Yesterday, I retrieved a book from our shelves and found the corners of some pages lightly stained with red. Oops. I know what happened. It’s beef. When I make a batch of meatballs, I prop a book on a stand in front of me so I can read while my hands perform the tedious task of shaping the meat. I turn the pages with careful but meaty fingers. Red stains can result.
I do try. To delay the page‑turnings, I read slowly while my fingers squeeze and roll.
Digression: This enforced contemplative reading suggests a whole new literary category: Books to Shape Meatballs By. Essays and poetry would be the best. Slow reading gives their compressed thoughts time to expand in the mind.
I hope the author wouldn’t be insulted by my activities while reading. I wouldn’t. If a book I’d written so engrossed a reader that she had to keep on reading while she cooked dinner, I’d be flattered.

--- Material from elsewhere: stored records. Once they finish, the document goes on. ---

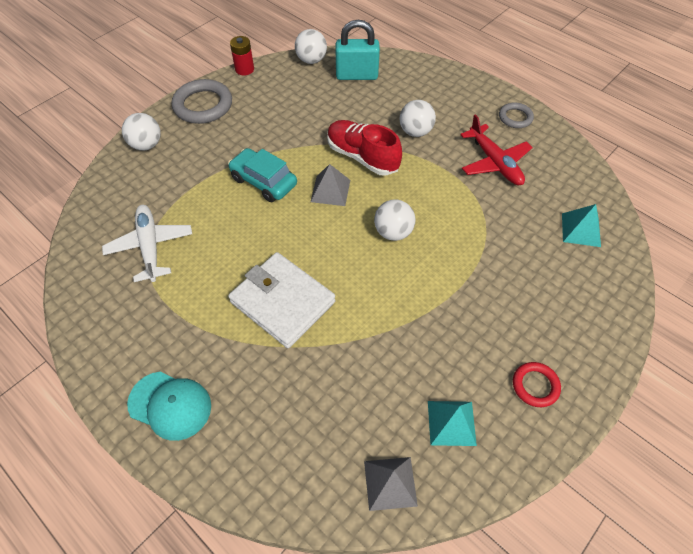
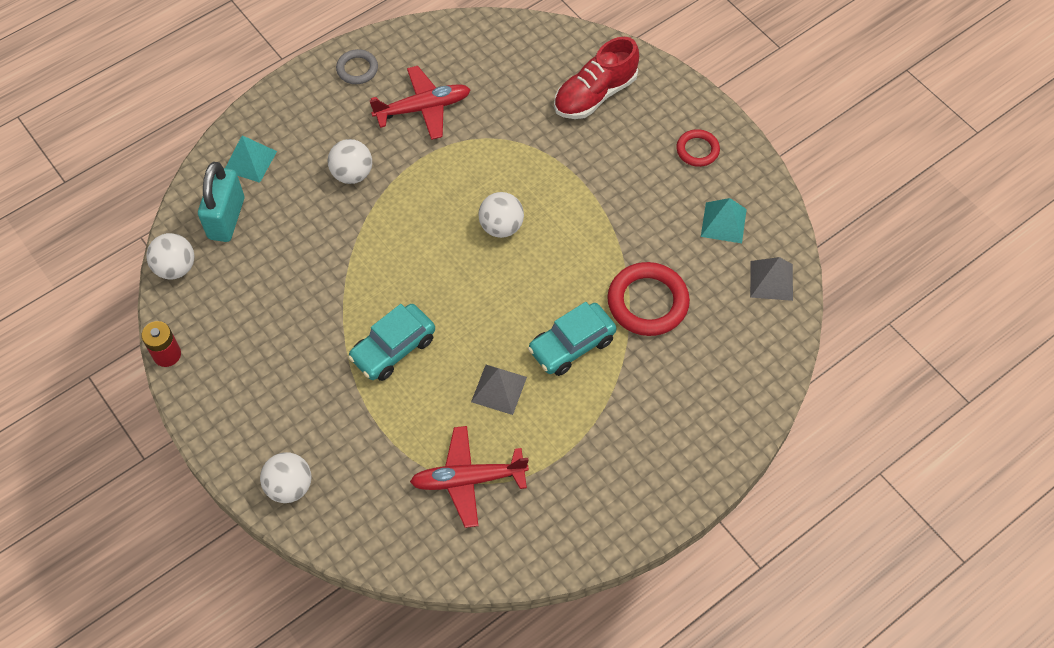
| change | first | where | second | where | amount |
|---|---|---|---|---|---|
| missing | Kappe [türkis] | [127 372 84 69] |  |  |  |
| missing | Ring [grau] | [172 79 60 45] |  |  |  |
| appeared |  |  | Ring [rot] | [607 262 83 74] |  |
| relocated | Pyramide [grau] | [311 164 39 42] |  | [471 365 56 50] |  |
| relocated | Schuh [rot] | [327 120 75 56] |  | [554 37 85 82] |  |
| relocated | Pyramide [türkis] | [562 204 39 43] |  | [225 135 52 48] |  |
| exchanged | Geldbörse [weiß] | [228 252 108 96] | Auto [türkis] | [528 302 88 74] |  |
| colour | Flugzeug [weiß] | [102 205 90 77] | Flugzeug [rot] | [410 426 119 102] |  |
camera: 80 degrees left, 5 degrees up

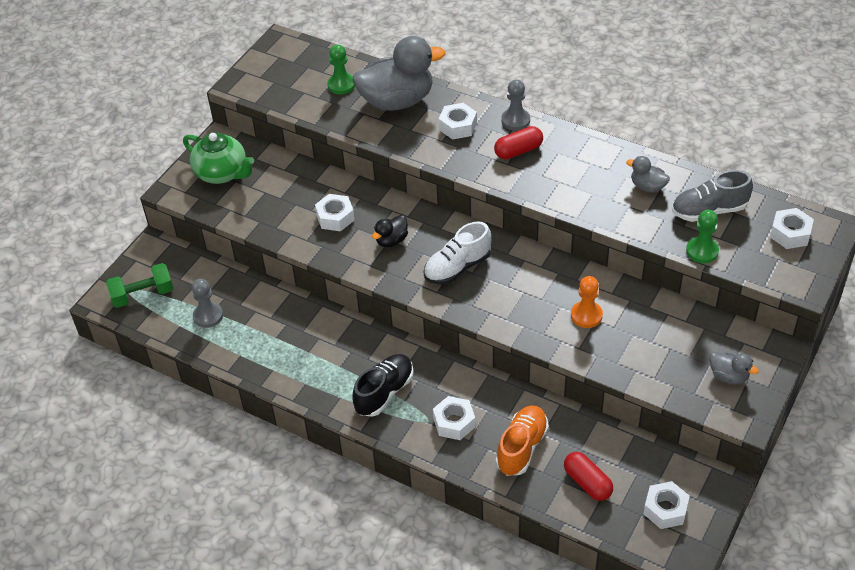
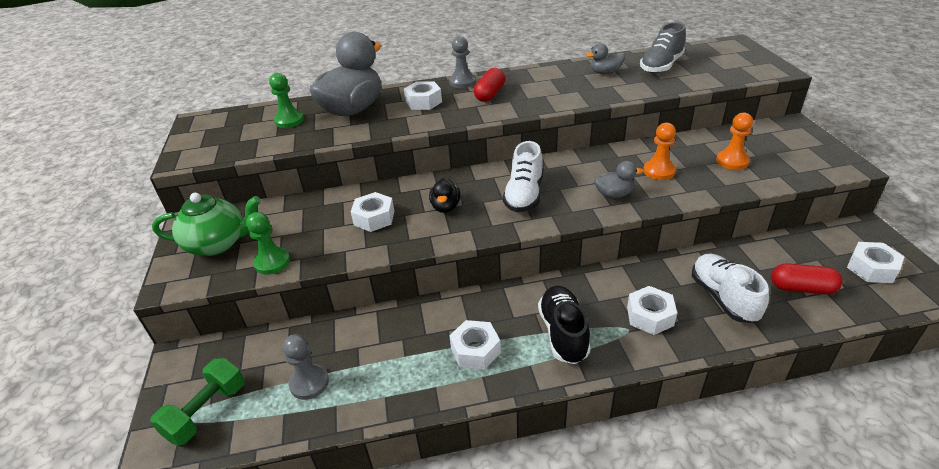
| change | first | where | second | where | amount |
|---|---|---|---|---|---|
| appeared |  |  | Bauer [orange] | [716 113 37 57] |  |
| relocated | Bauer [grün] | [686 210 33 53] |  | [246 212 44 63] |  |
| relocated | Ente [grau] | [710 352 49 32] |  | [594 161 49 37] |  |
| relocated | Sechskantmutter [weiß] | [770 208 44 41] |  | [449 320 52 50] |  |
| colour | Schuh [orange] | [496 405 53 71] | Schuh [weiß] | [692 253 77 70] |  |
camera: 40 degrees left, 10 degrees down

Digression: Reading while eating is another way to get food spots on books, and worth the risk. It’s a delightful way to spend a solitary mealtime. What’s better on a day alone than the newspaper with breakfast, a mystery with lunch, and Dickens with dinner?
But as I cleaned those guilty pages, I thought, Okay, here’s a New Year’s Resolution: always and only to listen to recorded books while fixing dinner. IPods forever! No more meat-stained books!
“Books to shape meatballs by. . . ” I love it!
That’s fantastic, Cecily. I face the same repetition-induced stupor with my Christmas rum balls; this year I dealt with it by watching an opera on my phone (which did, indeed, get a couple of chocolate fingerprints on it).